• **Input records**:
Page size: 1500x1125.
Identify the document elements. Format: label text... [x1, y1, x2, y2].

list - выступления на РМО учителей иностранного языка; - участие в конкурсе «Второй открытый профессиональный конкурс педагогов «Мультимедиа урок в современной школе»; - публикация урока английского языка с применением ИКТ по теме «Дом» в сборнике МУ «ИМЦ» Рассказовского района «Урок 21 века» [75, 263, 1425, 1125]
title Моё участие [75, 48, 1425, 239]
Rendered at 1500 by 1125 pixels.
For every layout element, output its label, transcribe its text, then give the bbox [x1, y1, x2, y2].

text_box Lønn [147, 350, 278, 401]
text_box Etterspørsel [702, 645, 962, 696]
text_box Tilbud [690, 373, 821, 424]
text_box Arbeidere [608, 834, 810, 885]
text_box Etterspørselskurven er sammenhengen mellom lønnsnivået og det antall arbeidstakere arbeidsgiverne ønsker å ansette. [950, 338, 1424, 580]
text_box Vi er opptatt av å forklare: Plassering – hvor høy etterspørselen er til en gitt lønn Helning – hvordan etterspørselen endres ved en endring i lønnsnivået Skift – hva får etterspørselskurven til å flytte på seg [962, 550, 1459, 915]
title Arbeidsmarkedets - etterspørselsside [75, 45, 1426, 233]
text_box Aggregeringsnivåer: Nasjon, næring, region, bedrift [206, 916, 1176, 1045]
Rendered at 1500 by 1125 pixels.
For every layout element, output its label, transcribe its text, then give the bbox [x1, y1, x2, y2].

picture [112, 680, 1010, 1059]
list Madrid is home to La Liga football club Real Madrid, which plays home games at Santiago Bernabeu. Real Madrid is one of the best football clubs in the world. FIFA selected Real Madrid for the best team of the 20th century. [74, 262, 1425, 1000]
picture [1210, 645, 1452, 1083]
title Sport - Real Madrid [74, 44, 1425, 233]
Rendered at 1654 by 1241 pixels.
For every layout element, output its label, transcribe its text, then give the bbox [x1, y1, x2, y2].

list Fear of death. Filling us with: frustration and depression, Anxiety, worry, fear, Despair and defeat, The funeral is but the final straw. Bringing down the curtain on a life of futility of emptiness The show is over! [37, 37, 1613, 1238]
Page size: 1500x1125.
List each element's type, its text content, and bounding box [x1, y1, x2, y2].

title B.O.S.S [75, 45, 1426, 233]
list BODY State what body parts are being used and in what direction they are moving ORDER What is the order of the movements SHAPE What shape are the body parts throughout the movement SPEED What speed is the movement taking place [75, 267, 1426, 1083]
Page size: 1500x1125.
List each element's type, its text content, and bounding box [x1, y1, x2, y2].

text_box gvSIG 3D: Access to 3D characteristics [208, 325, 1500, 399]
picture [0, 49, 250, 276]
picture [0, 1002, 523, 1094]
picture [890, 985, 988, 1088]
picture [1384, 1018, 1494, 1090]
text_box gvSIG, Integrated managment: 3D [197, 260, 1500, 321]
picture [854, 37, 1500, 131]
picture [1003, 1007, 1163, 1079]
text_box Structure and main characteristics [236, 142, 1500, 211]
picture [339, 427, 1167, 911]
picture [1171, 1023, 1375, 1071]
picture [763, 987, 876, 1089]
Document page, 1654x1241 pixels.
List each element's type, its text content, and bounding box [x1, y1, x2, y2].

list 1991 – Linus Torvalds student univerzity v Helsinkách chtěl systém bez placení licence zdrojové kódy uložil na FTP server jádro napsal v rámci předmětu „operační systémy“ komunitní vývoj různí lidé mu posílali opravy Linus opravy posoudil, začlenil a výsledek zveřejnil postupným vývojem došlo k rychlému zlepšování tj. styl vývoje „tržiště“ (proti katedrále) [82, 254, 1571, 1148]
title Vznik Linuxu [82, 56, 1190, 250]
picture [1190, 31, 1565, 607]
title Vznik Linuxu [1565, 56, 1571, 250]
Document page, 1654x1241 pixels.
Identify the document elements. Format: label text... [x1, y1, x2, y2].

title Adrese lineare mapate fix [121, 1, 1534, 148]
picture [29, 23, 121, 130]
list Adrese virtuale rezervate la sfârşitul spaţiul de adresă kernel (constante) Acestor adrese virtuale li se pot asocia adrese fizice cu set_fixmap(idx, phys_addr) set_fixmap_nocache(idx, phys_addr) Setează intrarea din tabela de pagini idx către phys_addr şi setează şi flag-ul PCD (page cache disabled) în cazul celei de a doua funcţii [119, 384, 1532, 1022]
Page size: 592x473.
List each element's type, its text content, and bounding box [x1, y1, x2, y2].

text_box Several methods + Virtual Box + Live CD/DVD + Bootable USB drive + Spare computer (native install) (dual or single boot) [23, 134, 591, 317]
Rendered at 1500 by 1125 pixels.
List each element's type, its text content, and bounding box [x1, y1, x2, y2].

• **Task requirements**: Please render the listing above as a numbered list, from its first line through the line containing "list Fear of", inclusive. Leave out blank lines.

• **Task answer**:
1. Page size: 1500x1125.
2. Identify the document elements. Format: label text... [x1, y1, x2, y2].
3. list - выступления на РМО учителей иностранного языка; - участие в конкурсе «Второй открытый профессиональный конкурс педагогов «Мультимедиа урок в современной школе»; - публикация урока английского языка с применением ИКТ по теме «Дом» в сборнике МУ «ИМЦ» Рассказовского района «Урок 21 века» [75, 263, 1425, 1125]
4. title Моё участие [75, 48, 1425, 239]
5. Rendered at 1500 by 1125 pixels.
6. For every layout element, output its label, transcribe its text, then give the bbox [x1, y1, x2, y2].
7. text_box Lønn [147, 350, 278, 401]
8. text_box Etterspørsel [702, 645, 962, 696]
9. text_box Tilbud [690, 373, 821, 424]
10. text_box Arbeidere [608, 834, 810, 885]
11. text_box Etterspørselskurven er sammenhengen mellom lønnsnivået og det antall arbeidstakere arbeidsgiverne ønsker å ansette. [950, 338, 1424, 580]
12. text_box Vi er opptatt av å forklare: Plassering – hvor høy etterspørselen er til en gitt lønn Helning – hvordan etterspørselen endres ved en endring i lønnsnivået Skift – hva får etterspørselskurven til å flytte på seg [962, 550, 1459, 915]
13. title Arbeidsmarkedets - etterspørselsside [75, 45, 1426, 233]
14. text_box Aggregeringsnivåer: Nasjon, næring, region, bedrift [206, 916, 1176, 1045]
15. Rendered at 1500 by 1125 pixels.
16. For every layout element, output its label, transcribe its text, then give the bbox [x1, y1, x2, y2].
17. picture [112, 680, 1010, 1059]
18. list Madrid is home to La Liga football club Real Madrid, which plays home games at Santiago Bernabeu. Real Madrid is one of the best football clubs in the world. FIFA selected Real Madrid for the best team of the 20th century. [74, 262, 1425, 1000]
19. picture [1210, 645, 1452, 1083]
20. title Sport - Real Madrid [74, 44, 1425, 233]
21. Rendered at 1654 by 1241 pixels.
22. For every layout element, output its label, transcribe its text, then give the bbox [x1, y1, x2, y2].
23. list Fear of death. Filling us with: frustration and depression, Anxiety, worry, fear, Despair and defeat, The funeral is but the final straw. Bringing down the curtain on a life of futility of emptiness The show is over! [37, 37, 1613, 1238]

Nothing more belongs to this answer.